Most of us already know how much sleep we should be getting—seven to nine hours for adults, per recommendations from The National Sleep Foundation—but not as much is said about when we should get it. If you find yourself nodding off shortly after dinner each night and then waking up a little too bright-eyed at 3 a.m., your sleep schedule is probably in need of some adjustments.|
"Many people find themselves getting off track when it comes to a healthy sleep schedule, whether it's due to a little too much caffeine, stress or something else entirely," says Dr. Dena Nader, physician and regional medical director with MedExpress Urgent Care. "While there’s no one-size-fits-all solution, there are a few things people can do to get back to a more regular schedule."
Get back in tune with your circadian rhythm.
The body relies on light and dark cues to regulate its circadian rhythm, which indicates when it’s time to wind down and wake up. Just as it’s easier to drift off in a dark room, a bright environment is equally important for waking up.
Dr. Nader recommends turning off electronics, which can emit bright light, about an hour before going to bed. "If you work at night and sleep during the day, try to mimic nighttime conditions by using blackout curtains or an eye mask to block sunlight and create more natural sleeping conditions," she suggests.
When it’s time to wake up, try incorporating some natural light as soon as possible to signal to the body that it’s time to start the day. For instance, you might open the blinds as soon as you wake up.
Ease into a sleep schedule.
One of the main causes of an off-track sleep schedule is going to bed and waking up at different times of day. According to Dr. Nader, the best way to re-establish a healthy sleeping pattern is to create a sleep schedule and then stick to it, even on the weekends.
"Try picking a time that you’d like to go to sleep at every night, and slowly work your way up to it so your body can easily adjust to the time difference," she suggests. "For example, if you want to go to bed at 10 p.m. instead of 11 p.m., try going to bed 15 minutes earlier each week until you reach your goal."
Set a bedtime alarm.
Just as you set an alarm to wake up in the morning, try setting one that reminds you it’s time to start the bedtime process each night, suggests clinical sleep educator Terry Cralle, RN. When you find yourself tempted to watch just one more Netflix episode or read one more chapter, the bedtime alarm can help remind you of your commitment to a consistent sleep routine.
Speaking of alarms, Cralle says to avoid hitting the snooze button when waking up: "Simply set an alarm – from across the room, if needed – to allow for maximum sleep time, and then get up when it goes off."
Institute a caffeine curfew.
Dr. Nader recommends limiting the amount of caffeine consumed in the evenings. "Caffeine can stay in your system for up to eight hours, so try to drink your last cup of coffee, tea or soda early- to mid-afternoon."
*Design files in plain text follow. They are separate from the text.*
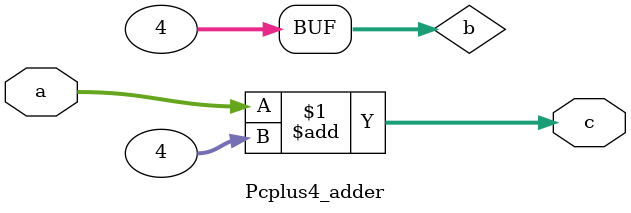
<source format=v>
module Pcplus4_adder #(parameter width = 32)
(
    input wire [width-1:0] a,      // Input A
    output wire [width-1:0] c      // Output C
);

    // Declare constant value for 4 (PC + 4 increment)
    wire [width-1:0] b = 32'b00000000000000000000000000000100;

    // Add a + b
    assign c = a + b;

endmodule

</source>
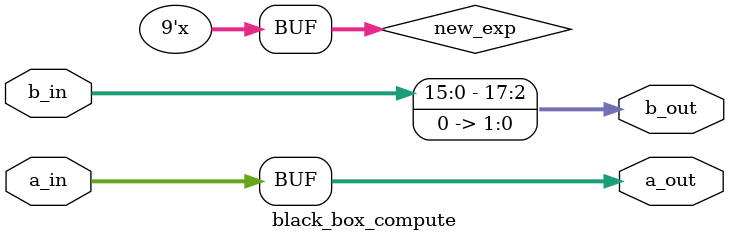
<source format=v>
`timescale 1ns / 1ps

module block_ram_test(
	input  wire [7:0]  hi_in,
	output wire [1:0]  hi_out,
	inout  wire [15:0] hi_inout,
	inout  wire        hi_aa,

	output wire        i2c_sda,
	output wire        i2c_scl,
	output wire        hi_muxsel,

	input  wire        clk1,
	output wire [7:0]  led
	);

// Target interface bus:
wire         ti_clk;
wire [30:0]  ok1;
wire [16:0]  ok2;

assign i2c_sda = 1'bz;
assign i2c_scl = 1'bz;
assign hi_muxsel = 1'b0;

// Endpoint connections:
wire [15:0]  ep00wire;
wire [15:0]  rcv_errors;



// Pipe In
wire        pipe_in_write;
wire        pipe_in_ready;
wire [15:0] pipe_in_data;

// Pipe Out
wire        pipe_out_read;
wire        pipe_out_valid;
wire [15:0] pipe_out_data;

wire [15:0] WireIn10;
wire [15:0] TrigIn40;
wire [15:0] TrigIn41;
wire [15:0] TrigOut60;

wire reset;
wire start;

assign reset        = WireIn10[0];
assign start        = TrigIn40[0];

// PERFORM READ/COMPUTE/WRITE CYCLE ON RAM CONTENTS
reg read_complete;
reg execute_complete;
reg execute;
reg write;
reg [9:0] compute_index;
always @ (posedge clk1) begin
    if (reset == 1'b1) begin
        read_complete <= 1'b1;
        execute <= 0;
        write <= 0;
        execute_complete <= 0;
    end else begin
        if (start == 1'b1 || execute == 1'b1) begin
            execute <= 1'b1;
            execute_complete <= 0;
            if (compute_index[9] == 1'b0) begin
                execute <= 1'b1;
                if (read_complete == 1'b1) begin
                    read_complete <= 1'b0;
                    write <= 1'b1;
                end else begin
                    read_complete <= 1'b1;
                    write <= 0;
                end
            end else begin
                execute <= 1'b0;
                execute_complete <= 1'b1;
            end
        end
    end   
end

assign TrigOut60[0] = execute_complete;


always @ (negedge clk1) begin
    if (reset == 1'b1) begin
        compute_index <= 0;
    end else begin
        compute_index <= compute_index;
        if (read_complete == 1'b1 && execute == 1'b1) compute_index <= compute_index + 1'b1;
        //if (compute_index[9] == 1'b1) compute_index <= compute_index;
    end
end


wire [31:0] bbc_a_data;
wire [31:0] bbc_a_out;
assign led = 8'b10101010;
reg [9:0] ramI_addrA, ramO_addrA;
always @(posedge ti_clk) begin
	if (reset == 1'b1) begin
		ramI_addrA <= 10'd0;
		ramO_addrA <= 10'd0;
	end else begin
		if (pipe_in_write == 1'b1)
			ramI_addrA <= ramI_addrA + 1;
		if (pipe_out_read == 1'b1)
			ramO_addrA <= ramO_addrA + 1;
	end
end

wire [9:0] pipe_addr;
assign pipe_addr = pipe_in_write ? ramI_addrA : ramO_addrA;

/*
// 16-bit wide data
RAMB16_S18_S18 ram_O(.CLKA(ti_clk), .SSRA(reset), .ENA(1'b1),
                     .WEA(pipe_in_write), .ADDRA(pipe_addr),
                     .DIA(pipe_in_data), .DIPA(2'b0), .DOA(pipe_out_data), .DOPA(),
                     .CLKB(clk1), .SSRB(reset), .ENB(1'b1),
                     .WEB(write), .ADDRB(compute_index),
                     .DIB(bbc_a_out[15:0]), .DIPB(2'b0), .DOB(bbc_a_data[15:0]), .DOPB());      
*/
// 32-bit wide data
RAMB16_S18_S36 ram_O(.CLKA(ti_clk), .SSRA(reset), .ENA(1'b1),
                     .WEA(pipe_in_write), .ADDRA(pipe_addr),
                     .DIA(pipe_in_data), .DIPA(2'b0), .DOA(pipe_out_data), .DOPA(),
                     .CLKB(clk1), .SSRB(reset), .ENB(1'b1),
                     .WEB(write), .ADDRB(compute_index),
                     .DIB(bbc_a_out), .DIPB(2'b0), .DOB(bbc_a_data), .DOPB()); 
/*
bram_tdp #( .DATA(16), .ADDR(9) ) RAM_0(    .a_clk(ti_clk),
                                            .a_wr(pipe_in_write),
                                            .a_addr(pipe_addr[8:0]),
                                            .a_din(pipe_in_data),
                                            .a_dout(pipe_out_data),
                                            
                                            .b_clk(clk1),
                                            .b_wr(write),
                                            .b_addr(compute_index[8:0]),
                                            .b_din(bbc_a_out[15:0]),
                                            .b_dout(bbc_a_data[15:0])
                                            );

*/                     
black_box_compute #( .DATA(32) ) bbc0 (     .a_in(bbc_a_data), 
                                            .b_in(), 
                                            .a_out(bbc_a_out), 
                                            .b_out() 
                                            );
                                          
// Instantiate the okHost and connect endpoints.
// Host interface
okHost okHI(
	.hi_in(hi_in), .hi_out(hi_out), .hi_inout(hi_inout), .hi_aa(hi_aa), .ti_clk(ti_clk),
	.ok1(ok1), .ok2(ok2));

wire [17*3-1:0]  ok2x;

okWireOR # (.N(3)) wireOR (ok2, ok2x);

okWireIn     ep10 (.ok1(ok1),                           .ep_addr(8'h10), .ep_dataout(WireIn10));
okTriggerIn  ep40 (.ok1(ok1),                           .ep_addr(8'h40), .ep_clk(clk1), .ep_trigger(TrigIn40));
okTriggerIn  ep41 (.ok1(ok1),                           .ep_addr(8'h41), .ep_clk(ti_clk), .ep_trigger(TrigIn41));
okTriggerOut ep60 (.ok1(ok1), .ok2(ok2x[ 0*17 +: 17 ]), .ep_addr(8'h60), .ep_clk(clk1), .ep_trigger(TrigOut60));
okPipeIn     ep80 (.ok1(ok1), .ok2(ok2x[ 1*17 +: 17 ]), .ep_addr(8'h80), .ep_write(pipe_in_write), .ep_dataout(pipe_in_data));
okPipeOut    epA0 (.ok1(ok1), .ok2(ok2x[ 2*17 +: 17 ]), .ep_addr(8'ha0), .ep_read(pipe_out_read), .ep_datain(pipe_out_data));
endmodule


// A parameterized, inferable, true dual-port, dual-clock block RAM in Verilog.
// http://danstrother.com/2010/09/11/inferring-rams-in-fpgas/
module bram_tdp #(
    parameter DATA = 18,
    parameter ADDR = 9
) (
    // Port A
    input   wire                a_clk,
    input   wire                a_wr,
    input   wire    [ADDR-1:0]  a_addr,
    input   wire    [DATA-1:0]  a_din,
    output  reg     [DATA-1:0]  a_dout,
    
    // Port B
    input   wire                b_clk,
    input   wire                b_wr,
    input   wire    [ADDR-1:0]  b_addr,
    input   wire    [DATA-1:0]  b_din,
    output  reg     [DATA-1:0]  b_dout
);

// Shared memory
reg [DATA-1:0] mem [(2**ADDR)-1:0];

// Port A
always @(posedge a_clk) begin
    a_dout      <= mem[a_addr];
    if(a_wr) begin
        a_dout      <= a_din;
        mem[a_addr] <= a_din;
    end
end

// Port B
always @(posedge b_clk) begin
    b_dout      <= mem[b_addr];
    if(b_wr) begin
        b_dout      <= b_din;
        mem[b_addr] <= b_din;
    end
end

endmodule

module black_box_compute #(
    parameter DATA = 18
    ) (
    input   signed  [DATA-1:0]  a_in,
    input   signed  [DATA-1:0]  b_in,
    output  signed  [DATA-1:0]  a_out,
    output  signed  [DATA-1:0]  b_out
    );

//assign a_out = a_in + 1;

//add add1( .x(a_in), .y(32'h4000_000), .out(a_out) ); //floating point add 2
wire signed [8:0] new_exp;
assign new_exp = a_in[30:23] + 1;

assign a_out = {a_in[31], new_exp, a_in[22:0]};
assign b_out = b_in << 2;

endmodule

</source>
In addition to cutting out caffeine, studies have shown that meal timing plays a part in regulating sleep/wake cycles. Cralle says it’s best to eat dinner at least two or three hours before bedtime.
Just say no to naps.
If you’re a regular napper, you might consider skipping those siestas. "Taking naps during the day can hinder the development of healthy nighttime sleeping habits," Dr. Nader warns. "While a power nap can leave you feeling refreshed, napping at the wrong time may cause you to sleep more poorly at night." If you absolutely need a nap, try to take it between 1 p.m. and 3 p.m., and keep it on the short side, perhaps 30 minutes or less.
Take a warm shower or bath before bedtime.
Studies have shown that taking a warm shower or bath 60 to 90 minutes before bedtime can help to improve sleep, says Cralle.
Once you’ve turned in for the night, turn your clock around and tuck your phone away until your alarm goes off, says Cralle. If you’re having trouble falling asleep or if you wake up in the middle of the night, checking the time can cause anxiety and make it even more difficult to drift back off.
If you’ve tried various strategies but are still struggling to get back on track, Cralle says it’s best to talk with your physician to get a referral to a sleep doctor about delayed sleep phase (late bedtime with late wake time) and advanced sleep phase (early bedtime with early wake time). If you suffer from delayed sleep phase, melatonin could help your body adjust to a healthier bedtime. Be sure to talk with your doctor to determine whether this is the right choice for you.